Quaternions may help, but a simpler solution may be to observe a strict order of rotations. It sounds like you're rotating around y, and then rotating around x. You must always rotate x first, then y, then z. Not that there's anything particularly special about that order, just that if you do it that way, rotations tend to work a little bit closer to how you expect them to work.

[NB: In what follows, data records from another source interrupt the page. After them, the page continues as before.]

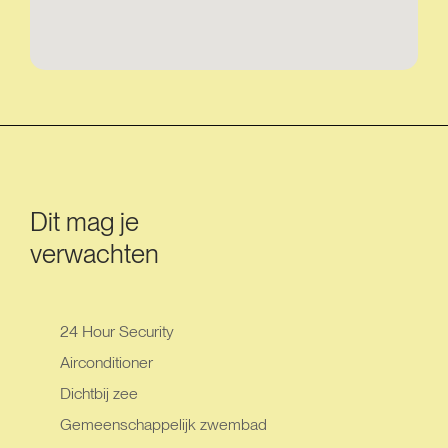
Dit mag je
verwachten
24 Hour Security
Airconditioner
Dichtbij zee
Gemeenschappelijk zwembad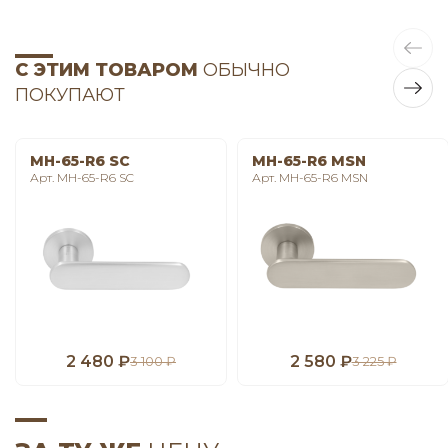
С ЭТИМ ТОВАРОМ
ОБЫЧНО
ПОКУПАЮТ
MH-65-R6 SC
MH-65-R6 MSN
Арт. MH-65-R6 SC
Арт. MH-65-R6 MSN
2 480 ₽
2 580 ₽
3 100 ₽
3 225 ₽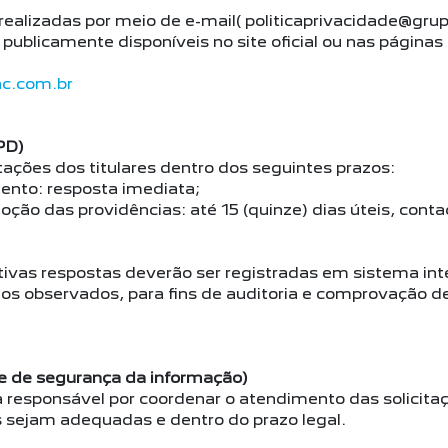
 realizadas por meio de e-mail( politicaprivacidade@gru
ublicamente disponíveis no site oficial ou nas páginas 
ac.com.br
PD)
tações dos titulares dentro dos seguintes prazos:
nto: resposta imediata;
o das providências: até 15 (quinze) dias úteis, conta
tivas respostas deverão ser registradas em sistema int
os observados, para fins de auditoria e comprovação d
e de segurança da informação)
responsável por coordenar o atendimento das solicitaçõ
s sejam adequadas e dentro do prazo legal.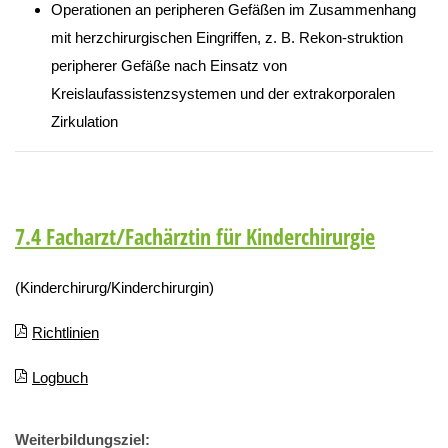
Operationen an peripheren Gefäßen im Zusammenhang
mit herzchirurgischen Eingriffen, z. B. Rekon-struktion
peripherer Gefäße nach Einsatz von
Kreislaufassistenzsystemen und der extrakorporalen
Zirkulation
7.4 Facharzt/Fachärztin für Kinderchirurgie
(Kinderchirurg/Kinderchirurgin)
Richtlinien
Logbuch
Weiterbildungsziel: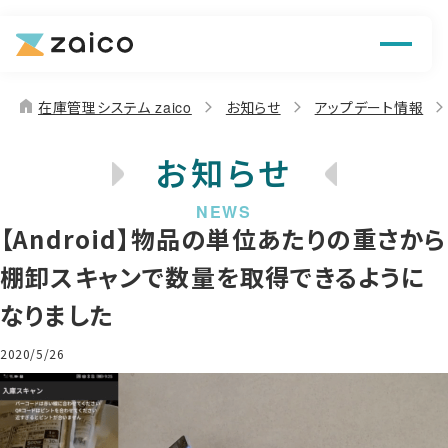
機能
解決できる課題
home
在庫管理システム zaico
お知らせ
アップデート情報
料金
お知らせ
導入事例
【Android】物品の単位あたりの重さから
お役立ち情報
棚卸スキャンで数量を取得できるように
なりました
2020/5/26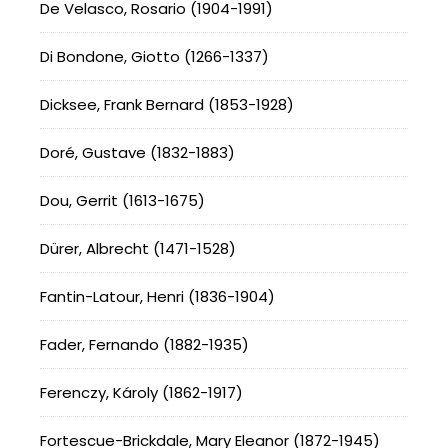
De Velasco, Rosario (1904-1991)
Di Bondone, Giotto (1266-1337)
Dicksee, Frank Bernard (1853-1928)
Doré, Gustave (1832-1883)
Dou, Gerrit (1613-1675)
Dürer, Albrecht (1471-1528)
Fantin-Latour, Henri (1836-1904)
Fader, Fernando (1882-1935)
Ferenczy, Károly (1862-1917)
Fortescue-Brickdale, Mary Eleanor (1872-1945)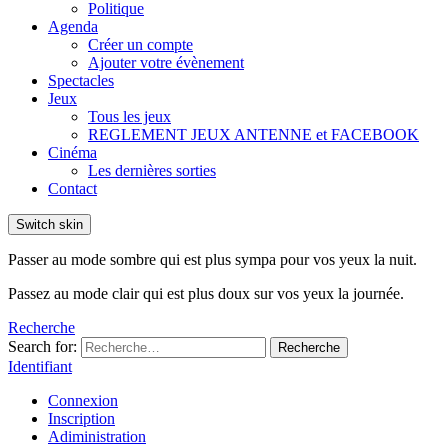
Politique
Agenda
Créer un compte
Ajouter votre évènement
Spectacles
Jeux
Tous les jeux
REGLEMENT JEUX ANTENNE et FACEBOOK
Cinéma
Les dernières sorties
Contact
Switch skin
Passer au mode sombre qui est plus sympa pour vos yeux la nuit.
Passez au mode clair qui est plus doux sur vos yeux la journée.
Recherche
Search for:
Recherche
Identifiant
Connexion
Inscription
Adiministration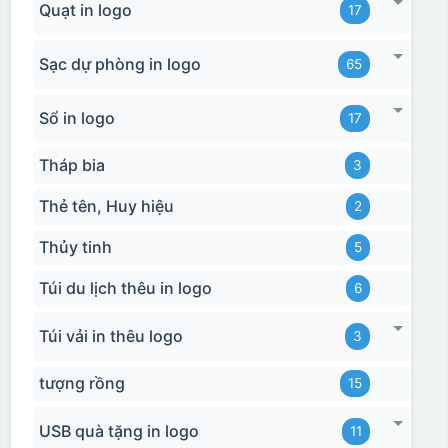
Quạt in logo
17
Sạc dự phòng in logo
65
Sổ in logo
17
Tháp bia
3
Thẻ tên, Huy hiệu
2
Thủy tinh
5
Túi du lịch thêu in logo
6
Túi vải in thêu logo
3
tượng rồng
15
USB quà tặng in logo
11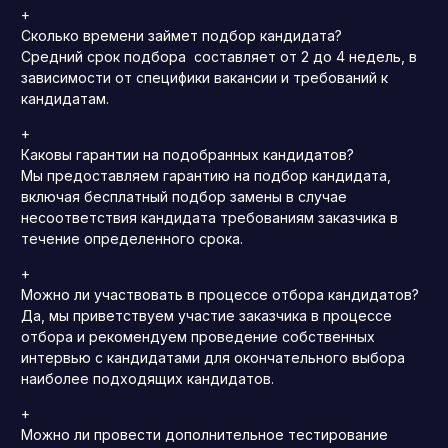
+
Сколько времени займет подбор кандидата?
Средний срок подбора составляет от 2 до 4 недель, в
зависимости от специфики вакансии и требований к
кандидатам.
+
Каковы гарантии на подобранных кандидатов?
Мы предоставляем гарантию на подбор кандидата,
включая бесплатный подбор замены в случае
несоответствия кандидата требованиям заказчика в
течение определенного срока.
+
Можно ли участвовать в процессе отбора кандидатов?
Да, мы приветствуем участие заказчика в процессе
отбора и рекомендуем проведение собственных
интервью с кандидатами для окончательного выбора
наиболее подходящих кандидатов.
+
Можно ли провести дополнительное тестирование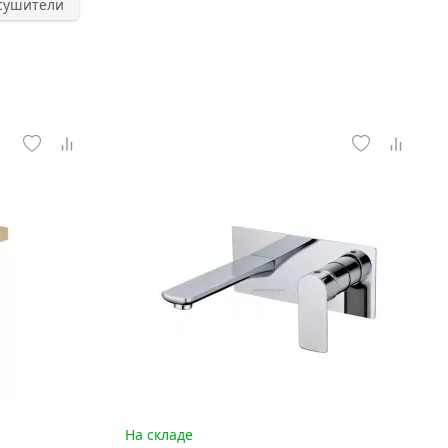
сушители
На складе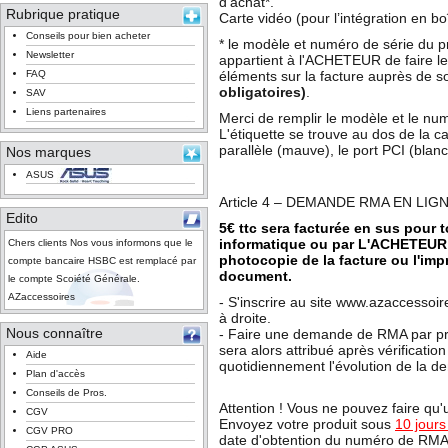
d'achat*
.
Rubrique pratique
Carte vidéo (pour l’intégration en boî
Conseils pour bien acheter
*
le modèle et numéro de série du prod
Newsletter
appartient à l'ACHETEUR de faire l
FAQ
éléments sur la facture auprès de 
obligatoires)
.
SAV
Liens partenaires
Merci de remplir le modèle et le numé
L'étiquette se trouve au dos de la ca
parallèle (mauve), le port PCI (bla
Nos marques
ASUS
Article 4 – DEMANDE RMA EN LIG
Edito
5€ ttc sera facturée en sus pour
informatique ou par L'ACHETEUR 
Chers clients Nos vous informons que le
photocopie de la facture ou l'imp
compte bancaire HSBC est remplacé par
document.
le compte Scoiété Générale.
AZaccessoires
- S'inscrire au site www.azaccessoi
à droite.
Nous connaître
- Faire une demande de RMA par pr
sera alors attribué après vérificati
Aide
quotidiennement l'évolution de la d
Plan d'accès
Conseils de Pros.
Attention ! Vous ne pouvez faire qu
CGV
Envoyez votre produit sous
10 jours
CGV PRO
date d'obtention du numéro de RMA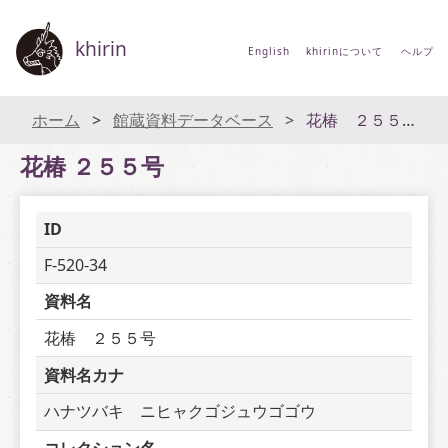
khirin
English
khirinについて
ヘルプ
ホーム
館蔵資料データベース
花椿 ２５５号
花椿 ２５５号
ID
F-520-34
資料名
花椿　２５５号
資料名カナ
ハナツバキ　ニヒャクゴジュウゴゴウ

Edit: to clarify a little bit, you also shouldn't cumulatively rotate across time in the game. Each frame you should start your model out in identity position, and then rotate, x, y, then z, to that frame's new position.

Answer 5

General rotations are difficult. Physicist tend to use some set of so-called Euler angles to describe them. In this method a general rotation is described by three angles taken about three axis in fixed succession. But the three axis are not the X-, Y- and Z- axis of the original frame. They are often the Z-, Y- and Z- axis of the original frame (yes, it really is completely general), or two axis from the original frame followed by an axis in the intermediate frame. Many choices are available, and making sure that you are following the same convention all the way through can be a real hassle.

Answer 6

You should study 3D mathematics so that you can gain a deeper understanding of how to control rotations. If you don't know the theory it can be hard to even copy and paste correctly. Specifically texts such as 3D Math Primer(Amazon), and relevant sites like http://gamemath.com will greatly aid you in your project (and all future ones).

I understand you may not like math now, but learning the relevant arithmetic will be the best solution to your issue.